Washington’s job losses equate to 1.8 percent of total state employment, displacing close to two out of every 100 jobs. They include jobs in our home IT sector with 26,700 jobs lost in computer component and semi-conductor manufacturing.

“We have 25 years of experience with NAFTA-style trade policies. Our economy lost millions of manufacturing jobs and entire industries to China and other countries,” said Stan Sorscher, Labor Representative for SPEEA Professional Aerospace Union. “China’s policies are designed to strengthen their manufacturing industries, while our policies are designed for short-term profit. Trade policies should reflect our values as a country, and our current policies fail that test by a wide margin.”

One of our biggest growth industries for trade and export is scrap and second-hand goods, the exports of which have increased seven-fold since 2001. This is the canary in the coal mine when considering the deindustrialization of the American economy.

interactive map-china trade

Click to use the interactive map in the report

Supporters of China’s entry into the World Trade Organization in 2001 claimed that the move would create jobs and increase U.S. exports to China. However, China has continued to engage in unfair trade practices—such as currency manipulation, illegal industry subsidies, tariff and non-tariff barriers to imports, dumping, and the suppression of wages and labor rights—which have limited the growth of U.S. exports. Meanwhile, growth in outsourcing by multinational companies has created a flood of Chinese imports into the United States, leading to rapidly growing trade deficits and corresponding job loss. U.S. trade deficits with China have nearly quadrupled since 2001, reaching $324.2 billion in 2013.

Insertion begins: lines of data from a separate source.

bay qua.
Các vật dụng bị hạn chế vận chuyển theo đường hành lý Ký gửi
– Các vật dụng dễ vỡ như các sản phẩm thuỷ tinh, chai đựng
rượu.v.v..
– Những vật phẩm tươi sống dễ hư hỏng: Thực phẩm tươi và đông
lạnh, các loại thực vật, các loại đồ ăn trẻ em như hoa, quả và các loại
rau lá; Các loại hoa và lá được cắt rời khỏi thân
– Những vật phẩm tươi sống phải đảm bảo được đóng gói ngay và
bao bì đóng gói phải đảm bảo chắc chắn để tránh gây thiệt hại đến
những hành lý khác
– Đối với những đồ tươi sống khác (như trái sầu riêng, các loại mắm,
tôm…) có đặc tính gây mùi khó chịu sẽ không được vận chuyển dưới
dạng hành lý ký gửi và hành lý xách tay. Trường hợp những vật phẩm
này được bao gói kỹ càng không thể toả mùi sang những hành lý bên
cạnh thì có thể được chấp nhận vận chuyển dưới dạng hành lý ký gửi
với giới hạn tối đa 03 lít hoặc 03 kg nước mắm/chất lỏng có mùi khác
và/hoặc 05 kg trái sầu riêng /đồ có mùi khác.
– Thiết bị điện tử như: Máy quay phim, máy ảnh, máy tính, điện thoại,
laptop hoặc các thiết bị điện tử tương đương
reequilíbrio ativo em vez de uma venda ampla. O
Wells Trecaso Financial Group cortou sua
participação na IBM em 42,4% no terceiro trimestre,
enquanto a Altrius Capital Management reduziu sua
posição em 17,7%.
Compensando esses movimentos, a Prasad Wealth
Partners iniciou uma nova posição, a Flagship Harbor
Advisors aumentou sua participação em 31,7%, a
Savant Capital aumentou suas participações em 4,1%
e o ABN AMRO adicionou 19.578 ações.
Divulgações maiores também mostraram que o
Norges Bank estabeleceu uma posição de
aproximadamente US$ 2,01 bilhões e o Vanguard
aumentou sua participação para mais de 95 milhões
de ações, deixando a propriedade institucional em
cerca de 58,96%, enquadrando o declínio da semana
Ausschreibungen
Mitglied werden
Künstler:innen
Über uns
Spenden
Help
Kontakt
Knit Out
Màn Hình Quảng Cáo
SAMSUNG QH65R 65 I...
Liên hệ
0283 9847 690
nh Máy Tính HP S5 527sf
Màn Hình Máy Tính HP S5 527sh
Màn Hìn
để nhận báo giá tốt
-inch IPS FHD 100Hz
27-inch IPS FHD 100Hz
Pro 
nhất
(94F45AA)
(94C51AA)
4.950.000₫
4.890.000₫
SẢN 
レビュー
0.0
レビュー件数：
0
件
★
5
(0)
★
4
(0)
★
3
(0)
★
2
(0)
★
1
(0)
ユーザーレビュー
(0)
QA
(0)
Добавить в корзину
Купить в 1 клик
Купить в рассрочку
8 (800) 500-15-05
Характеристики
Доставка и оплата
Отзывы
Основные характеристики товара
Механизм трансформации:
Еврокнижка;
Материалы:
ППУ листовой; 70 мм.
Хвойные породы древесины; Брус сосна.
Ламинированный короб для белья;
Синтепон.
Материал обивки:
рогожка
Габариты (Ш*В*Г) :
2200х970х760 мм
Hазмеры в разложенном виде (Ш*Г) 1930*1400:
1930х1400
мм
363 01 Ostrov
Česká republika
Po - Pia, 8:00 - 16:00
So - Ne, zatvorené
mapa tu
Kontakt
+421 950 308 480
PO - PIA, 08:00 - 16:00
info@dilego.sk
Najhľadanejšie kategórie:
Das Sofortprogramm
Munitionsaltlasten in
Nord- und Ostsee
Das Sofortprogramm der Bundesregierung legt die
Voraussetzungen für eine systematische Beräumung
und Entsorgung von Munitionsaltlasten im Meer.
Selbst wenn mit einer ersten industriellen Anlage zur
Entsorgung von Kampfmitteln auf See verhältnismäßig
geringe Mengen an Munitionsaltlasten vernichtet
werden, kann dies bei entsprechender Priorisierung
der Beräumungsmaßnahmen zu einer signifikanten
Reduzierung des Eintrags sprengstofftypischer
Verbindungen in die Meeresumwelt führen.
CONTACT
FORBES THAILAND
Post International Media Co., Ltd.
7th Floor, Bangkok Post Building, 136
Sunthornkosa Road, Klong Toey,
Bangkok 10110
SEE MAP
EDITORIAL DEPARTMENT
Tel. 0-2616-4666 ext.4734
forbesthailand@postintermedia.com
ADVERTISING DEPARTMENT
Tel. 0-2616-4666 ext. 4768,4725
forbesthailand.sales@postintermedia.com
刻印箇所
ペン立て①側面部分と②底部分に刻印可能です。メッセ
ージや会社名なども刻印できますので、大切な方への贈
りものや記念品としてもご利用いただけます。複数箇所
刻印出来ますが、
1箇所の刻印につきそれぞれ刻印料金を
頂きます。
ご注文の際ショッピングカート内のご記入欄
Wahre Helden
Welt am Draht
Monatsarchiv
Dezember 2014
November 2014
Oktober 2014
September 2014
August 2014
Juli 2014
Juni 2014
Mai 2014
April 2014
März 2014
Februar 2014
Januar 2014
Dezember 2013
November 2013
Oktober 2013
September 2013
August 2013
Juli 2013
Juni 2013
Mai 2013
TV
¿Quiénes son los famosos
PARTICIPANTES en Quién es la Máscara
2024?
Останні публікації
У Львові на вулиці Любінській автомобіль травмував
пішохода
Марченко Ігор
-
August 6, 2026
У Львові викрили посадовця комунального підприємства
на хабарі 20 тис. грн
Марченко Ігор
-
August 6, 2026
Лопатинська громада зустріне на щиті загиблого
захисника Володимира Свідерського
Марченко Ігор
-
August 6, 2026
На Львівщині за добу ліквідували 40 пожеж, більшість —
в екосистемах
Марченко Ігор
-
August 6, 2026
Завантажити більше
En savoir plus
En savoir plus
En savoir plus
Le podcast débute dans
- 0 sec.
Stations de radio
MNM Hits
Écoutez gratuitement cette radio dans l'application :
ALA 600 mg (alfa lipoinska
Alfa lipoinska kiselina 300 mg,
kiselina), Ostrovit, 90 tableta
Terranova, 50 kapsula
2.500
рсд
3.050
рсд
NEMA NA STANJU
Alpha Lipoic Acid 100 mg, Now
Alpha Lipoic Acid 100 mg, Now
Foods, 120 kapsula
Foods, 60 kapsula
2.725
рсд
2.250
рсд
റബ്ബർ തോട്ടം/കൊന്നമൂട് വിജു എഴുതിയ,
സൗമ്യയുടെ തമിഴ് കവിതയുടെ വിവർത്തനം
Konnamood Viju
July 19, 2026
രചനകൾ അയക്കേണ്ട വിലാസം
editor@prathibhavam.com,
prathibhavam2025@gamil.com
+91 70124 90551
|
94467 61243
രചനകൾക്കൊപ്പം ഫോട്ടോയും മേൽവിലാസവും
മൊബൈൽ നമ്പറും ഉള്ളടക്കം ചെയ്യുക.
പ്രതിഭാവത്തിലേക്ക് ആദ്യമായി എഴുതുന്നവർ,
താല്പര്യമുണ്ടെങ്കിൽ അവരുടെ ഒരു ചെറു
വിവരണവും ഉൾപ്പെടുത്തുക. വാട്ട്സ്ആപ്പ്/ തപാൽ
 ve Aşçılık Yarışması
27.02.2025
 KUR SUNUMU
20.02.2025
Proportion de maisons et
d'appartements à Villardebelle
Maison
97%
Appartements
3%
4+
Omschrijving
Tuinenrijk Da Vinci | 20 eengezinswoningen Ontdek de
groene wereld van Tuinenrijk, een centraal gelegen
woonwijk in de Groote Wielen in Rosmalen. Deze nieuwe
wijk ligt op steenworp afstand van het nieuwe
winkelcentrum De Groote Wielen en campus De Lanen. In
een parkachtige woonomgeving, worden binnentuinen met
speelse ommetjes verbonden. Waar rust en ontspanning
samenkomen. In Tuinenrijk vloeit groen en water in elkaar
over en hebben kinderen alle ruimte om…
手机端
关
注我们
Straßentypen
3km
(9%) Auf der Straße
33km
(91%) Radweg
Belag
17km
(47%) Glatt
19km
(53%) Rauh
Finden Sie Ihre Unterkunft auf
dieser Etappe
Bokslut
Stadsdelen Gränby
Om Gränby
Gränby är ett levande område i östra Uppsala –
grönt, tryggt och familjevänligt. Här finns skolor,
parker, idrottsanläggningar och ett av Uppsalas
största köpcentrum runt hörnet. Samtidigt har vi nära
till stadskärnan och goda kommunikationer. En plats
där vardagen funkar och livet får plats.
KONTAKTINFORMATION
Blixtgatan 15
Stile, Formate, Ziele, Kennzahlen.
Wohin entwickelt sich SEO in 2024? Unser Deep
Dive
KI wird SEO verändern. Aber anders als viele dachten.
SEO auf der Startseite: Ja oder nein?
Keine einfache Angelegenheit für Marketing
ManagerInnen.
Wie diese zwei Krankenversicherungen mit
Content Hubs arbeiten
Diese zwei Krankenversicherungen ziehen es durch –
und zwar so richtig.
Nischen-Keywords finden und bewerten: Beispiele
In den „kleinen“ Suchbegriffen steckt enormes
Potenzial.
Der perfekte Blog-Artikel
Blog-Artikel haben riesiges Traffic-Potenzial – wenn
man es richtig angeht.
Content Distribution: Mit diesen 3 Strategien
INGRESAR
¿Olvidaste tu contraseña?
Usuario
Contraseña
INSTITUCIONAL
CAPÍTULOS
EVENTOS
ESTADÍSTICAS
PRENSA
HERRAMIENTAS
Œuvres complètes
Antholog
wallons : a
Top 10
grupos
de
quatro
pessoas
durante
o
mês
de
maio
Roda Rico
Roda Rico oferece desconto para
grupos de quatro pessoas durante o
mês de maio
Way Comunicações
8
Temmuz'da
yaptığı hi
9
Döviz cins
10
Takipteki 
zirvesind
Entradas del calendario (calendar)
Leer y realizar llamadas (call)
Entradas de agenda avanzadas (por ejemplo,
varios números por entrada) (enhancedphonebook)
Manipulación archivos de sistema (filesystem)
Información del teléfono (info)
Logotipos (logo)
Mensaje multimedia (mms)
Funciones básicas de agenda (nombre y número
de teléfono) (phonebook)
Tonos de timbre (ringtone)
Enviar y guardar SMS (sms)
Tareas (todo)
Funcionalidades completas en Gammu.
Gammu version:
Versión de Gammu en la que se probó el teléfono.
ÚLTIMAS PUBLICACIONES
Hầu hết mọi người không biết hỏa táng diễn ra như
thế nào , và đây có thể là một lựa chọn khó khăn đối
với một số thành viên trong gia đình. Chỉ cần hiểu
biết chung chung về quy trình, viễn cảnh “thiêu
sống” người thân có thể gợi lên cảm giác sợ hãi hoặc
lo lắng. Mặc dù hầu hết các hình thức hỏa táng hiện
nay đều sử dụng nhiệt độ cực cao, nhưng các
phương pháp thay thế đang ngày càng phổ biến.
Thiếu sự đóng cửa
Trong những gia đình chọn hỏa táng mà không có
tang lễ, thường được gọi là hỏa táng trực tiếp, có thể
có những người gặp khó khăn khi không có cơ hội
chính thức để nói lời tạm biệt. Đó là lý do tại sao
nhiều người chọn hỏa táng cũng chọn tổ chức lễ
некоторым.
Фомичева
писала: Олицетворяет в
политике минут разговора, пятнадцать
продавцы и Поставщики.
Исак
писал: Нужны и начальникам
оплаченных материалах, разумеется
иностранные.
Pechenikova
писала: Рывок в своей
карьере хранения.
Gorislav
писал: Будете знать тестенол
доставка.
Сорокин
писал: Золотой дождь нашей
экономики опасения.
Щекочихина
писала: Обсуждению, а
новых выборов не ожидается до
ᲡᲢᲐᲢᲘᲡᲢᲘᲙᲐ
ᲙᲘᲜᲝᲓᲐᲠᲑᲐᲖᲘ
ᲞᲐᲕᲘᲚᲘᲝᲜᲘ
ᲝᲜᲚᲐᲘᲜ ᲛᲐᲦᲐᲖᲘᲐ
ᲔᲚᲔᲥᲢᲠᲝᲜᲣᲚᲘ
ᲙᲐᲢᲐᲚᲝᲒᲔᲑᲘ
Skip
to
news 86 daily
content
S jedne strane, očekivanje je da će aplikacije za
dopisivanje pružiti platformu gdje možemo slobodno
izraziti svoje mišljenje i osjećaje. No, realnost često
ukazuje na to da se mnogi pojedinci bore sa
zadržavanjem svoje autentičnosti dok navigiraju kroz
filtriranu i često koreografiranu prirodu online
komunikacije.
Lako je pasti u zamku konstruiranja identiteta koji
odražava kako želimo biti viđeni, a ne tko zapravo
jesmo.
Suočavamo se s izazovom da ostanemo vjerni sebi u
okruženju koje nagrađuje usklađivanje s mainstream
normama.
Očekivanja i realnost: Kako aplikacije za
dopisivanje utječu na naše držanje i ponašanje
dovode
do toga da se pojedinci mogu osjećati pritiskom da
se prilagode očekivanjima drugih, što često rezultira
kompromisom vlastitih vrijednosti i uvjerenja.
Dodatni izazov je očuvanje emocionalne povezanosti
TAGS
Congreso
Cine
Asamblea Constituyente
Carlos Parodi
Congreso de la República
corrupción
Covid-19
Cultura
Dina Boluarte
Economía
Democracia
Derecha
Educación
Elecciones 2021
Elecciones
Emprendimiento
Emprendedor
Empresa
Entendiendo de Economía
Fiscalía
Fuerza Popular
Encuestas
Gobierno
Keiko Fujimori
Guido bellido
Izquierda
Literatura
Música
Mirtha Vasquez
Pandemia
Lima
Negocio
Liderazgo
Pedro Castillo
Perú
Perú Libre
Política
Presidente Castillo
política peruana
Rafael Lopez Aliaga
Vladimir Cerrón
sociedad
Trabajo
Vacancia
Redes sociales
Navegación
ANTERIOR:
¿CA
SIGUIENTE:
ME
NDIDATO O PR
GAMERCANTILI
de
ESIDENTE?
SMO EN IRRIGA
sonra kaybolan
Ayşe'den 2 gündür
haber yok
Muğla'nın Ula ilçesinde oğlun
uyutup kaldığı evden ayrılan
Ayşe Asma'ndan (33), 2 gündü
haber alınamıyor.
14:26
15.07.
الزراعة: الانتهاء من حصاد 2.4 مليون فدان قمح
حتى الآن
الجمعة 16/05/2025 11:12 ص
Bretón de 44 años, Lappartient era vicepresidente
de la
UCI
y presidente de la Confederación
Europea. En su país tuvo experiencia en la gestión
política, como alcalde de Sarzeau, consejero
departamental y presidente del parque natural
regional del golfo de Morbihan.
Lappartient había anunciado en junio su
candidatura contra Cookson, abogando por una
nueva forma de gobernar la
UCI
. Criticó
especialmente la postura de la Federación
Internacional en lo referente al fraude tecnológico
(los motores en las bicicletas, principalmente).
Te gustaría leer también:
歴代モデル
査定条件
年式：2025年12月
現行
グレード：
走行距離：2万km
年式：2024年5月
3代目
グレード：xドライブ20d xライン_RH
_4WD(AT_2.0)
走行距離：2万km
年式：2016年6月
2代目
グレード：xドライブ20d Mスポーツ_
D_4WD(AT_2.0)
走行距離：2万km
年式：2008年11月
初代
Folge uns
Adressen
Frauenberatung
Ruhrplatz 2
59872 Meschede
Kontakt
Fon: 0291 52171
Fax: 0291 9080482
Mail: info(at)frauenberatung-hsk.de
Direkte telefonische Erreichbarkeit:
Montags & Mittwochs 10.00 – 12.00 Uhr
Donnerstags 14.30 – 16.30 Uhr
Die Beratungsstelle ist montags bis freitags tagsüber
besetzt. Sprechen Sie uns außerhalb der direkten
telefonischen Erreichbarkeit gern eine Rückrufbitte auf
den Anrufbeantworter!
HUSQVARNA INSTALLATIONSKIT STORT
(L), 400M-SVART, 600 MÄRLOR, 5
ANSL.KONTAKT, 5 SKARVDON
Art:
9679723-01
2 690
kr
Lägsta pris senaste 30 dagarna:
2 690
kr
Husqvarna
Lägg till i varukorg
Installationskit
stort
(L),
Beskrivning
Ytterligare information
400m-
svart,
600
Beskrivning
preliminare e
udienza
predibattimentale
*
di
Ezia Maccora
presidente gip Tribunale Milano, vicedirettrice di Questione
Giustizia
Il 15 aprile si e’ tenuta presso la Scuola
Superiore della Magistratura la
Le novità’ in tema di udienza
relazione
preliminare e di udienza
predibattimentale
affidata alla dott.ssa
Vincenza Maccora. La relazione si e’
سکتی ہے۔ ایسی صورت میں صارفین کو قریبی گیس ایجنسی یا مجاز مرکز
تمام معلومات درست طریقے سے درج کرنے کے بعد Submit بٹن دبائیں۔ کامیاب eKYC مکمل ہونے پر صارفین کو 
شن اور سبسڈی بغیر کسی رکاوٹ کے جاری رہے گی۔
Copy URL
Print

“Currency manipulation by China is the single biggest contributor to growing U.S. trade deficits and the resulting job loss,” said Scott. “It’s time for Congress and the president to enact tough new policies to end currency manipulation by China and more than a dozen other nations that have adopted similar policies. Congress should pass pending legislation that would allow the Commerce Department to penalize currency manipulators, and the president should use existing authority to tax or offset currency manipulation by foreign governments.”

The impact of the trade deficit with China is not limited to direct job losses. Competition with low-wage countries has driven down wages and reduced bargaining power for millions of workers throughout the U.S. economy.